Go to the line that contains "luorescence" and extract it along with every line after it, exactly, through the end of the data below.

Extracted page text data
━━━━

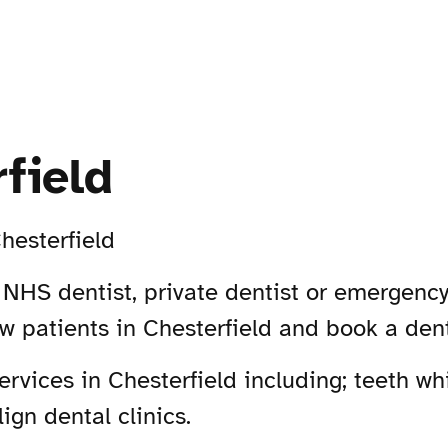
field
hesterfield
n NHS dentist, private dentist or emergency
ew patients in Chesterfield and book a den
vices in Chesterfield including; teeth whi
ign dental clinics.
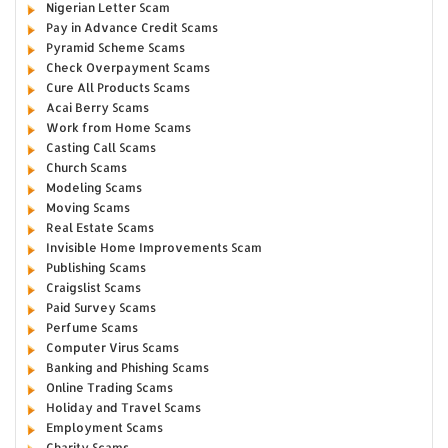
Nigerian Letter Scam
Pay in Advance Credit Scams
Pyramid Scheme Scams
Check Overpayment Scams
Cure All Products Scams
Acai Berry Scams
Work from Home Scams
Casting Call Scams
Church Scams
Modeling Scams
Moving Scams
Real Estate Scams
Invisible Home Improvements Scam
Publishing Scams
Craigslist Scams
Paid Survey Scams
Perfume Scams
Computer Virus Scams
Banking and Phishing Scams
Online Trading Scams
Holiday and Travel Scams
Employment Scams
Charity Scams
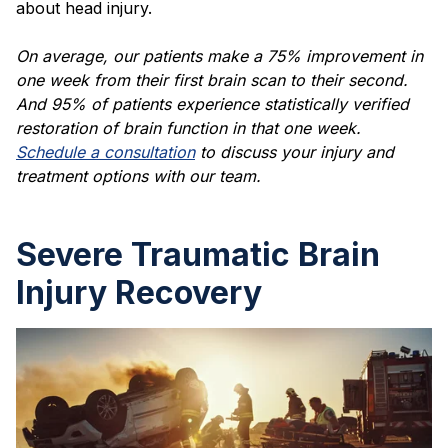
about head injury.
On average, our patients make a 75% improvement in
one week from their first brain scan to their second.
And 95% of patients experience statistically verified
restoration of brain function in that one week.
Schedule a consultation
to discuss your injury and
treatment options with our team.
Severe Traumatic Brain
Injury Recovery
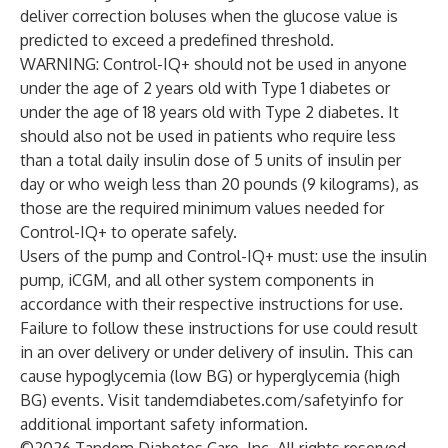
deliver correction boluses when the glucose value is
predicted to exceed a predefined threshold.
WARNING: Control-IQ+ should not be used in anyone
under the age of 2 years old with Type 1 diabetes or
under the age of 18 years old with Type 2 diabetes. It
should also not be used in patients who require less
than a total daily insulin dose of 5 units of insulin per
day or who weigh less than 20 pounds (9 kilograms), as
those are the required minimum values needed for
Control-IQ+ to operate safely.
Users of the pump and Control-IQ+ must: use the insulin
pump, iCGM, and all other system components in
accordance with their respective instructions for use.
Failure to follow these instructions for use could result
in an over delivery or under delivery of insulin. This can
cause hypoglycemia (low BG) or hyperglycemia (high
BG) events. Visit tandemdiabetes.com/safetyinfo for
additional important safety information.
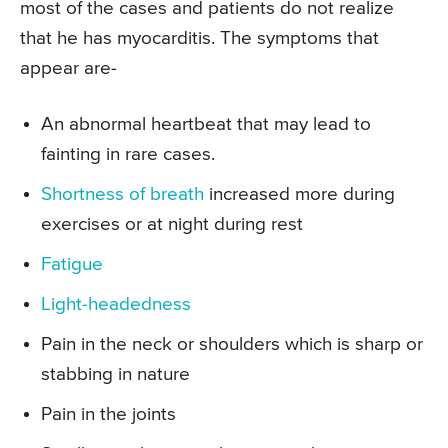
most of the cases and patients do not realize
that he has myocarditis. The symptoms that
appear are-
An abnormal heartbeat that may lead to
fainting in rare cases.
Shortness of breath
increased more during
exercises or at night during rest
Fatigue
Light-headedness
Pain in the neck or shoulders which is sharp or
stabbing in nature
Pain in the joints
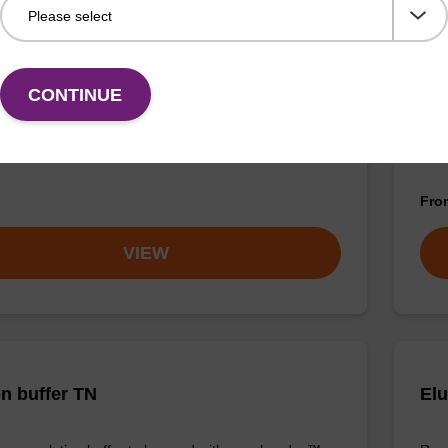
buffer TN 2
Was
CONTINUE
o-use wash buffer to be used with our sbeadex™ kits
Read
sbeadex™ pathogen, sbeadex™ livestock & sbeadex™
DNA 
Fr
VIEW
on buffer TN
Elu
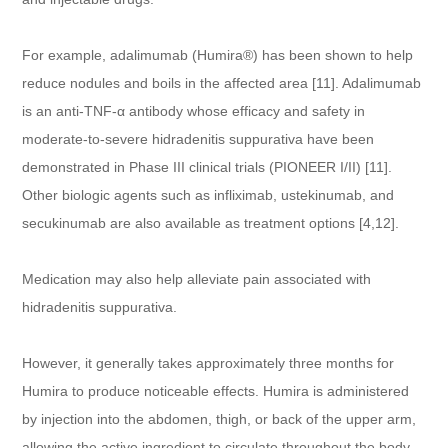
For example, adalimumab (Humira®) has been shown to help
reduce nodules and boils in the affected area [11]. Adalimumab
is an anti-TNF-α antibody whose efficacy and safety in
moderate-to-severe hidradenitis suppurativa have been
demonstrated in Phase III clinical trials (PIONEER I/II) [11].
Other biologic agents such as infliximab, ustekinumab, and
secukinumab are also available as treatment options [4,12].
Medication may also help alleviate pain associated with
hidradenitis suppurativa.
However, it generally takes approximately three months for
Humira to produce noticeable effects. Humira is administered
by injection into the abdomen, thigh, or back of the upper arm,
allowing the active ingredient to circulate throughout the body.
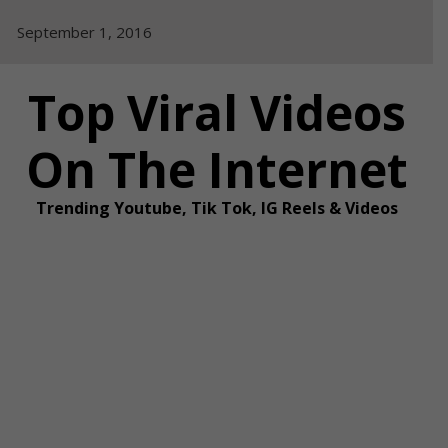
Skip
September 1, 2016
to
content
Top Viral Videos
On The Internet
Trending Youtube, Tik Tok, IG Reels & Videos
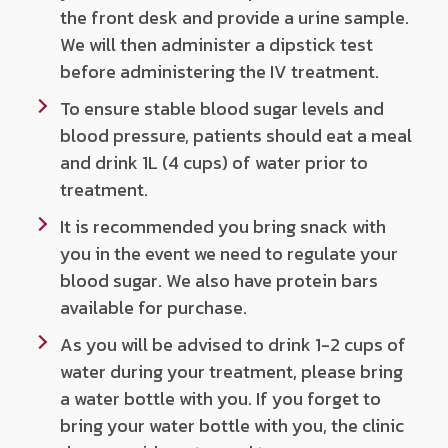
the front desk and provide a urine sample.
We will then administer a dipstick test
before administering the IV treatment.
To ensure stable blood sugar levels and
blood pressure, patients should eat a meal
and drink 1L (4 cups) of water prior to
treatment.
It is recommended you bring snack with
you in the event we need to regulate your
blood sugar. We also have protein bars
available for purchase.
As you will be advised to drink 1-2 cups of
water during your treatment, please bring
a water bottle with you. If you forget to
bring your water bottle with you, the clinic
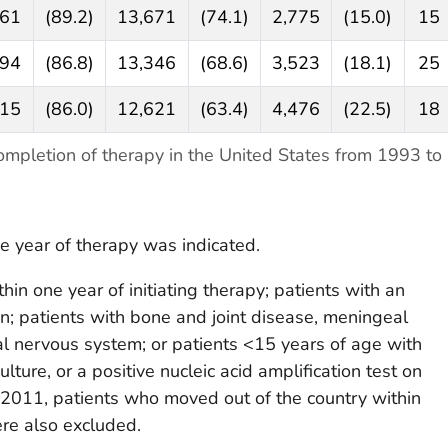
461
(89.2)
13,671
(74.1)
2,775
(15.0)
15
894
(86.8)
13,346
(68.6)
3,523
(18.1)
25
115
(86.0)
12,621
(63.4)
4,476
(22.5)
18
mpletion of therapy in the United States from 1993 to
e year of therapy was indicated.
in one year of initiating therapy; patients with an
mpin; patients with bone and joint disease, meningeal
ral nervous system; or patients <15 years of age with
ulture, or a positive nucleic acid amplification test on
 2011, patients who moved out of the country within
ere also excluded.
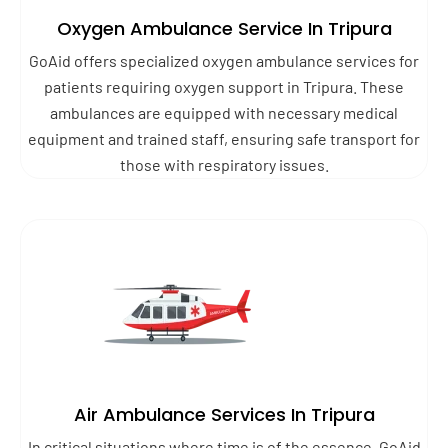
Oxygen Ambulance Service In Tripura
GoAid offers specialized oxygen ambulance services for
patients requiring oxygen support in Tripura. These
ambulances are equipped with necessary medical
equipment and trained staff, ensuring safe transport for
those with respiratory issues.
Air Ambulance Services In Tripura
In critical situations where time is of the essence, GoAid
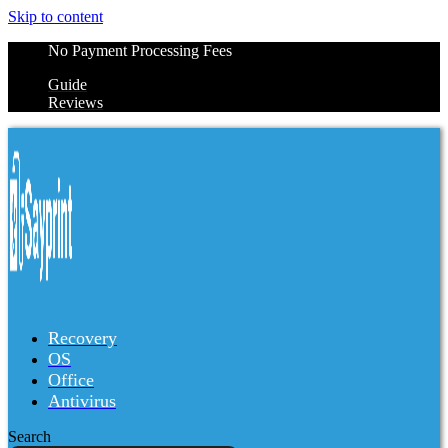
Skip to content
No Payment Processing Fees
Guide
Reviews
Recovery
OS
Office
Antivirus
Search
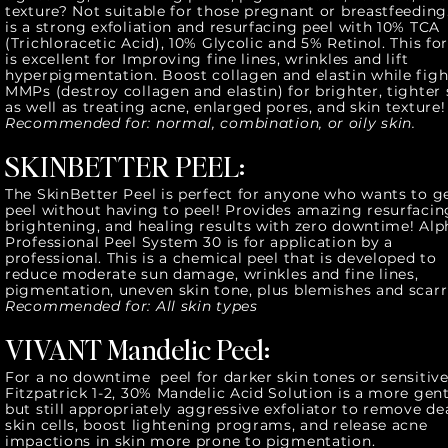
texture? Not suitable for those pregnant or breastfeeding.
is a strong exfoliation and resurfacing peel with 10% TCA
(Trichloracetic Acid), 10% Glycolic and 5% Retinol. This f
is excellent for Improving fine lines, wrinkles and lift
hyperpigmentation. Boost collagen and elastin while fig
MMPs (destroy collagen and elastin) for brighter, tighter 
as well as treating acne, enlarged pores, and skin texture
Recommended for: normal, combination, or oily skin.
SKINBETTER PEEL:
The SkinBetter Peel is perfect for anyone who wants to g
peel without having to peel! Provides amazing resurfacin
brightening, and healing results with zero downtime! Al
Professional Peel System 30 is for application by a
professional. This is a chemical peel that is developed to
reduce moderate sun damage, wrinkles and fine lines,
pigmentation, uneven skin tone, plus blemishes and scarr
Recommended for: All skin types
VIVANT Mandelic Peel:
For a no downtime peel for darker skin tones or sensitiv
Fitzpatrick 1-2, 30% Mandelic Acid Solution is a more gent
but still appropriately aggressive exfoliator to remove de
skin cells, boost lightening programs, and release acne
impactions in skin more prone to pigmentation.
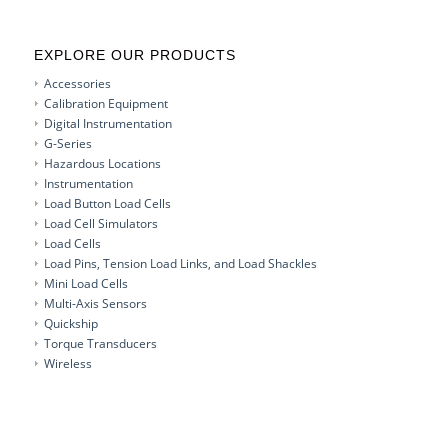
EXPLORE OUR PRODUCTS
Accessories
Calibration Equipment
Digital Instrumentation
G-Series
Hazardous Locations
Instrumentation
Load Button Load Cells
Load Cell Simulators
Load Cells
Load Pins, Tension Load Links, and Load Shackles
Mini Load Cells
Multi-Axis Sensors
Quickship
Torque Transducers
Wireless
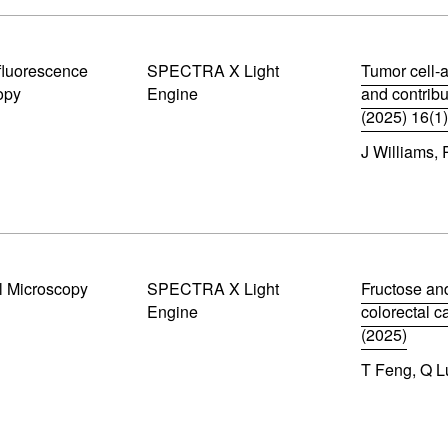
w
n
)
s
i
luorescence
SPECTRA X Light
n
Tumor cell-a
n
opy
Engine
and contrib
e
(2025) 16(1
w
(
w
J Williams,
o
i
p
n
e
d
n
o
s
w
i
)
n
n
l Microscopy
SPECTRA X Light
Fructose an
e
Engine
colorectal 
w
w
(2025)
i
(
n
T Feng, Q Lu
o
d
p
o
e
w
n
)
s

━━━━

Result =
luorescence
SPECTRA X Light
n
Tumor cell-a
n
opy
Engine
and contrib
e
(2025) 16(1
w
(
w
J Williams,
o
i
p
n
e
d
n
o
s
w
i
)
n
n
l Microscopy
SPECTRA X Light
Fructose an
e
Engine
colorectal 
w
w
(2025)
i
(
n
T Feng, Q Lu
o
d
p
o
e
w
n
)
s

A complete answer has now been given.